● **Task to complete**: A verbatim copy of the data is wanted, minus any picture in it.

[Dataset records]
----------------------------------------
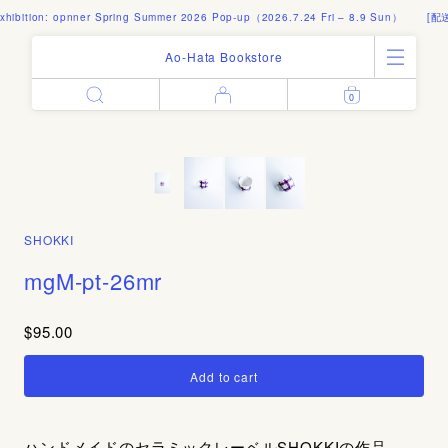
ibition: opnner Spring Summer 2026 Pop-up（2026.7.24 Fri – 8.9 Sun）
[配送
Ao-Hata Bookstore
0
Enter
All Products
Log in
Books
Architecture
Email address
Art
Design
Fashion
SHOKKI
Password
Photography
mgM-pt-26mr
Out of Print
Artworks
$95.00
Forgot your password?
Goods
Editorial
Sign in
Instagram
About
Create account
ハンドメイドのセラミックレーベルSHOKKIの作品。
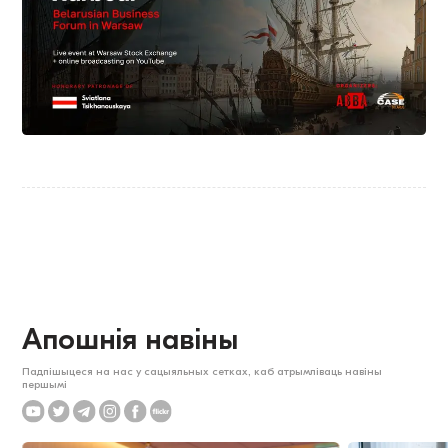
Апошнія навіны
Падпішыцеся на нас у сацыяльных сетках, каб атрымліваць навіны
першымі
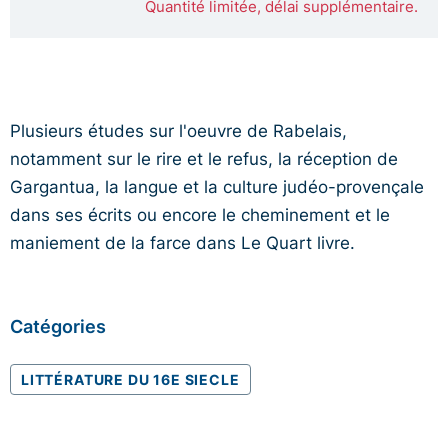
Quantité limitée, délai supplémentaire.
Plusieurs études sur l'oeuvre de Rabelais,
notamment sur le rire et le refus, la réception de
Gargantua, la langue et la culture judéo-provençale
dans ses écrits ou encore le cheminement et le
maniement de la farce dans Le Quart livre.
Catégories
LITTÉRATURE DU 16E SIECLE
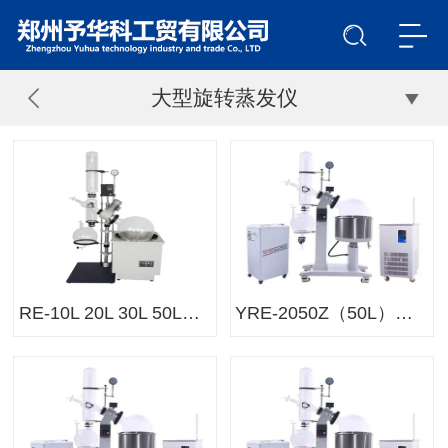
大型旋转蒸发仪
RE-10L 20L 30L 50L自动升降中试旋转蒸发仪
YRE-2050Z（50L）防爆旋转蒸发仪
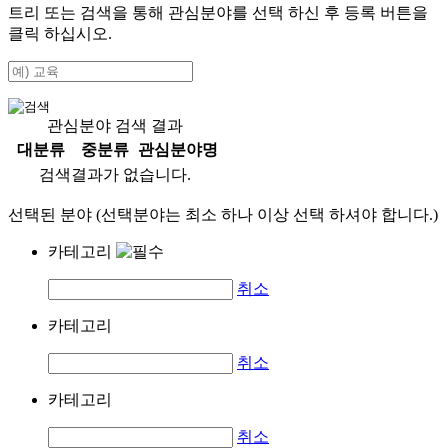
트리 또는 검색을 통해 관심분야를 선택 하신 후
등록
버튼을
클릭 하십시오.
관심분야 검색 결과
대분류
중분류
관심분야명
검색결과가 없습니다.
선택된 분야 (선택분야는 최소 하나 이상 선택 하셔야 합니다.)
카테고리
취소
카테고리
취소
카테고리
취소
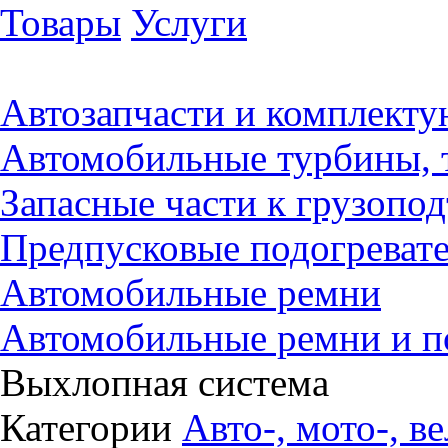
Товары
Услуги
Автозапчасти и комплект
Автомобильные турбины, 
Запасные части к грузопо
Предпусковые подогревате
Автомобильные ремни
Автомобильные ремни и п
Выхлопная система
Категории
Авто-, мото-, в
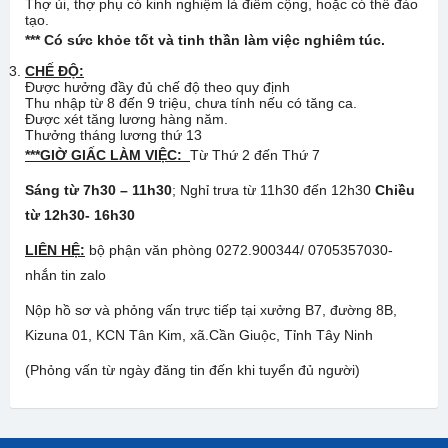
Thợ ủi, thợ phụ có kinh nghiệm là điểm cộng, hoặc có thể đào
tạo.
***
Có sức khỏe tốt và
tinh thần làm việc nghiêm túc
.
CHẾ ĐỘ:
Được hưởng đầy đủ chế độ theo quy định
Thu nhập từ 8 đến 9 triệu, chưa tính nếu có tăng ca.
Được xét tăng lương hàng năm.
Thưởng tháng lương thứ 13
***GIỜ GIẤC LÀM VIỆC:
Từ Thứ 2 đến Thứ 7
Sáng từ 7h30 – 11h30
; Nghỉ trưa từ 11h30 đến 12h30
Chiều
từ 12h30- 16h30
LIÊN HỆ:
bộ phận văn phòng 0272.900344/ 0705357030-
nhắn tin zalo
Nộp hồ sơ và phỏng vấn trực tiếp tại xưởng B7, đường 8B,
Kizuna 01, KCN Tân Kim, xã.Cần Giuộc, Tỉnh Tây Ninh
(Phỏng vấn từ ngày đăng tin đến khi tuyển đủ người)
----------------------------------------
● **Answer to the exercise**:
ibition: opnner Spring Summer 2026 Pop-up（2026.7.24 Fri – 8.9 Sun）
[配送
Ao-Hata Bookstore
0
Enter
All Products
Log in
Books
Architecture
Email address
Art
Design
Fashion
SHOKKI
Password
Photography
mgM-pt-26mr
Out of Print
Artworks
$95.00
Forgot your password?
Goods
Editorial
Sign in
Instagram
About
Create account
ハンドメイドのセラミックレーベルSHOKKIの作品。
Апошнія навіны
Падпішыцеся на нас у сацыяльных сетках, каб атрымліваць навіны
першымі
Quantité limitée, délai supplémentaire.
Plusieurs études sur l'oeuvre de Rabelais,
notamment sur le rire et le refus, la réception de
Gargantua, la langue et la culture judéo-provençale
dans ses écrits ou encore le cheminement et le
maniement de la farce dans Le Quart livre.
Catégories
LITTÉRATURE DU 16E SIECLE
大型旋转蒸发仪
RE-10L 20L 30L 50L自动升降中试旋转蒸发仪
YRE-2050Z（50L）防爆旋转蒸发仪
트리 또는 검색을 통해 관심분야를 선택 하신 후
등록
버튼을
클릭 하십시오.
관심분야 검색 결과
대분류
중분류
관심분야명
검색결과가 없습니다.
선택된 분야 (선택분야는 최소 하나 이상 선택 하셔야 합니다.)
카테고리
취소
카테고리
취소
카테고리
취소
Товары
Услуги
Автозапчасти и комплект
Автомобильные турбины, 
Запасные части к грузопо
Предпусковые подогревате
Автомобильные ремни
Автомобильные ремни и п
Выхлопная система
Категории
Авто-, мото-, в
Thợ ủi, thợ phụ có kinh nghiệm là điểm cộng, hoặc có thể đào
tạo.
***
Có sức khỏe tốt và
tinh thần làm việc nghiêm túc
.
CHẾ ĐỘ:
Được hưởng đầy đủ chế độ theo quy định
Thu nhập từ 8 đến 9 triệu, chưa tính nếu có tăng ca.
Được xét tăng lương hàng năm.
Thưởng tháng lương thứ 13
***GIỜ GIẤC LÀM VIỆC:
Từ Thứ 2 đến Thứ 7
Sáng từ 7h30 – 11h30
; Nghỉ trưa từ 11h30 đến 12h30
Chiều
từ 12h30- 16h30
LIÊN HỆ:
bộ phận văn phòng 0272.900344/ 0705357030-
nhắn tin zalo
Nộp hồ sơ và phỏng vấn trực tiếp tại xưởng B7, đường 8B,
Kizuna 01, KCN Tân Kim, xã.Cần Giuộc, Tỉnh Tây Ninh
(Phỏng vấn từ ngày đăng tin đến khi tuyển đủ người)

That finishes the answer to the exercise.